I thought the same thing: putting the const/invariant after the return type might be okay

---
Foo const func(const(Foo))
---

but the current way of doing it has the merit of allowing

---
const {
 void func1();
 void func2();
}
---

which'd be odd to explain with the const being anywhere but in the very front.

Frits van Bommel wrote:
> Christian Kamm wrote:
>>> (I'm also not 100% pleased with the 'const R M(){}' syntax for declaring
>>> const methods...  
>>
>> Yes, it's quite bad:
>>
>> const Foo func(const Foo)
>> {
>>   const Foo = ...;
>> }
>>
>> All consts look the same, but the first means the method, the second is an
>> alternative for const(Foo) and the third is the compile-time const storage
>> class. I'd probably disallow const Foo in parameter declarations, yet don't know
>> how to do make the method-const look different.
> 
> How about this for method-const:
> ---
> Foo const(func)(const Foo) {
>     // ...
> }
> ---
> Though I guess that may look too much like the const(Type) notation...

I have a radical notion. We could place it after the parameter list!

Foo func(const Foo) const {
    // ...

[Instructions to follow]
Please continue the forum thread about where to place const in method declarations, starting right after its last line.

[Given data]
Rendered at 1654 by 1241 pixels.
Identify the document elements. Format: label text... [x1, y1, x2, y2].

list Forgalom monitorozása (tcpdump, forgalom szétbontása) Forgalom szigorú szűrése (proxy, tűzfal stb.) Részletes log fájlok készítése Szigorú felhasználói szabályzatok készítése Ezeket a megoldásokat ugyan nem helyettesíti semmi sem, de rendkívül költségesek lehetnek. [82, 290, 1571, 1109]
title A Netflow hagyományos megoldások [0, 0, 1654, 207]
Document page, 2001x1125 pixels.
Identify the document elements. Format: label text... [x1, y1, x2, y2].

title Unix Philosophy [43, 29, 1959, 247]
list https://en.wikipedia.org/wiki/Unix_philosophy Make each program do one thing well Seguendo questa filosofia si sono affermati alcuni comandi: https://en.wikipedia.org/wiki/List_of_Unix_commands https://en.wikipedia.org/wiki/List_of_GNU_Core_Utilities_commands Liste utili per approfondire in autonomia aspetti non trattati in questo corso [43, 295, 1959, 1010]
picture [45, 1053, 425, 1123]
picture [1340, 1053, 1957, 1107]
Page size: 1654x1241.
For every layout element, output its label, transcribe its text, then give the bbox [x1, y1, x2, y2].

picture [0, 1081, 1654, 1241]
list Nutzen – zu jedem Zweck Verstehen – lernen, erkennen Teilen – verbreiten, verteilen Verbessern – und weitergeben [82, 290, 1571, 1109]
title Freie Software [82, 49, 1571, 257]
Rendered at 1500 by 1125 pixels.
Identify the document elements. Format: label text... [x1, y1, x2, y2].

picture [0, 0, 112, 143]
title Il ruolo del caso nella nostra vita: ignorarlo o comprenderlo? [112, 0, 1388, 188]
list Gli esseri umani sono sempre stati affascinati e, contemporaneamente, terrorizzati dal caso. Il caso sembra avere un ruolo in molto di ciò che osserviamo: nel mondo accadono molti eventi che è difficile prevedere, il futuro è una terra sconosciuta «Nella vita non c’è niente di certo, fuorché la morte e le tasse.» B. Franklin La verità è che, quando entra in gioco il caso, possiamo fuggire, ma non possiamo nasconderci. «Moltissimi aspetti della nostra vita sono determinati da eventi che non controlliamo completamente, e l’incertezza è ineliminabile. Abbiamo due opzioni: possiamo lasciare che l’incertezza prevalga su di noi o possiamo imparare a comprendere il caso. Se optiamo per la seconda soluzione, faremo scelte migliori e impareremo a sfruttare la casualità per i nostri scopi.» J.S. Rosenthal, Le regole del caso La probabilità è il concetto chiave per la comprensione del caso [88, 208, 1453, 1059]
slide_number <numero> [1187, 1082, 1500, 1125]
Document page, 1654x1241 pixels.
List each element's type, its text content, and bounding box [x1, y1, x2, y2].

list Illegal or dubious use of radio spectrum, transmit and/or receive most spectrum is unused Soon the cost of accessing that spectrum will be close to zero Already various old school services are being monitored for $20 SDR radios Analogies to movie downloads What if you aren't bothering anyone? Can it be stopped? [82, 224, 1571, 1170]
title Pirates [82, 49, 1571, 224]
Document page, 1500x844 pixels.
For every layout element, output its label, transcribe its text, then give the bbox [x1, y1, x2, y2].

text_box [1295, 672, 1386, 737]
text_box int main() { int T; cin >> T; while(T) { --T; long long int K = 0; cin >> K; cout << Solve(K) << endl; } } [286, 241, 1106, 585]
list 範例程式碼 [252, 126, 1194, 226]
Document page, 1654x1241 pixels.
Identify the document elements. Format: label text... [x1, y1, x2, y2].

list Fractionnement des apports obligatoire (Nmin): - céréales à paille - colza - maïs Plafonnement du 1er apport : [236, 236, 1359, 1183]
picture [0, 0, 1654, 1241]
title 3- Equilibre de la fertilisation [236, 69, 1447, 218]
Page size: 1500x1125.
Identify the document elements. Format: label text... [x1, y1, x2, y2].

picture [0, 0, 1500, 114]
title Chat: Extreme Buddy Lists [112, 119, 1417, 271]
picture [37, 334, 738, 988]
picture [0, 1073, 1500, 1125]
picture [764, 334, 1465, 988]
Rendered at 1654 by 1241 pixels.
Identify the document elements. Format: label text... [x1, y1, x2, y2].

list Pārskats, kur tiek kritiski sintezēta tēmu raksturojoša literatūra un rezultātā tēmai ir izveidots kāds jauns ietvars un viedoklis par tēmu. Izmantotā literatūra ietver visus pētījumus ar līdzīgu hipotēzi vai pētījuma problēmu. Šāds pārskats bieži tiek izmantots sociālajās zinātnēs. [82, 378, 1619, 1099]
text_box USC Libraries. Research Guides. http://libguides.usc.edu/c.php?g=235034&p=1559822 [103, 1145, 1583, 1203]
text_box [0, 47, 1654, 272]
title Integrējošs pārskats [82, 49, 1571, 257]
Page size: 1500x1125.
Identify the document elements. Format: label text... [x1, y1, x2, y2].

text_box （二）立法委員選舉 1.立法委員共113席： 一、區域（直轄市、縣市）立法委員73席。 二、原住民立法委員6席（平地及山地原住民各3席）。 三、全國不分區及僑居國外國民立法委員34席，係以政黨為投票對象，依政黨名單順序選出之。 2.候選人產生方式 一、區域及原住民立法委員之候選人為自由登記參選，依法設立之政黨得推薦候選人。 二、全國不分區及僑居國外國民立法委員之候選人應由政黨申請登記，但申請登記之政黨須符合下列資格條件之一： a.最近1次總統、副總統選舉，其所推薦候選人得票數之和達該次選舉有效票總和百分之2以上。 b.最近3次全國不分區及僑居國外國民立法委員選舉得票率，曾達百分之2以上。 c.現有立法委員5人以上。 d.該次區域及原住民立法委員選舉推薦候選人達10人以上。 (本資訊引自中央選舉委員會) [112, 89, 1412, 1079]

[Answer to the problem]
}

-- 
Kirk McDonald
http://kirkmcdonald.blogspot.com
Pyd: Connecting D and Python
http://pyd.dsource.org

Christian Kamm wrote:
> Well, the original poster basically wanted it to be possible to have
> 
> class Container(T)
> {
>   int opApply(int delegate(ref T) dg);
>   const int opApply(int delegate(ref const(T)) dg);
> }
> 
> such that foreach would work on const(Container!(T)) and Container!(T)
> alike, using the correct types. To me, that seems pretty reasonable.

Initially I thought it would overload on the 'ref' part of the delegate in opApply, eg.

class Container
{
	int[] array;
	
	//called when 'ref' not used, suitable for 'const' objects
	int opApply(int delegate(int) dg)
	{
		int result = 0;
		for (int i = 0; i < array.length; i++)
		{
			result = dg(array[i]);
			if (result) break;
		}
		return result;
	}

	//called when 'ref' used, not suitable for 'const' objects
	int opApply(int delegate(ref int) dg)
	{
		int result = 0;
		for (int i = 0; i < array.length; i++)
		{
			result = dg(array[i]);
			if (result) break;
		}
		return result;
	}
}

Current D implementation expects the delegate to have 'ref' in it, anything else is an error and foreach on a const object gives:
  Error: a.opApply can only be called on a mutable object

Instead it could, on a const object look for:
  int opApply(int delegate(Type) dg)

and on non-const:
  int opApply(int delegate(ref Type) dg)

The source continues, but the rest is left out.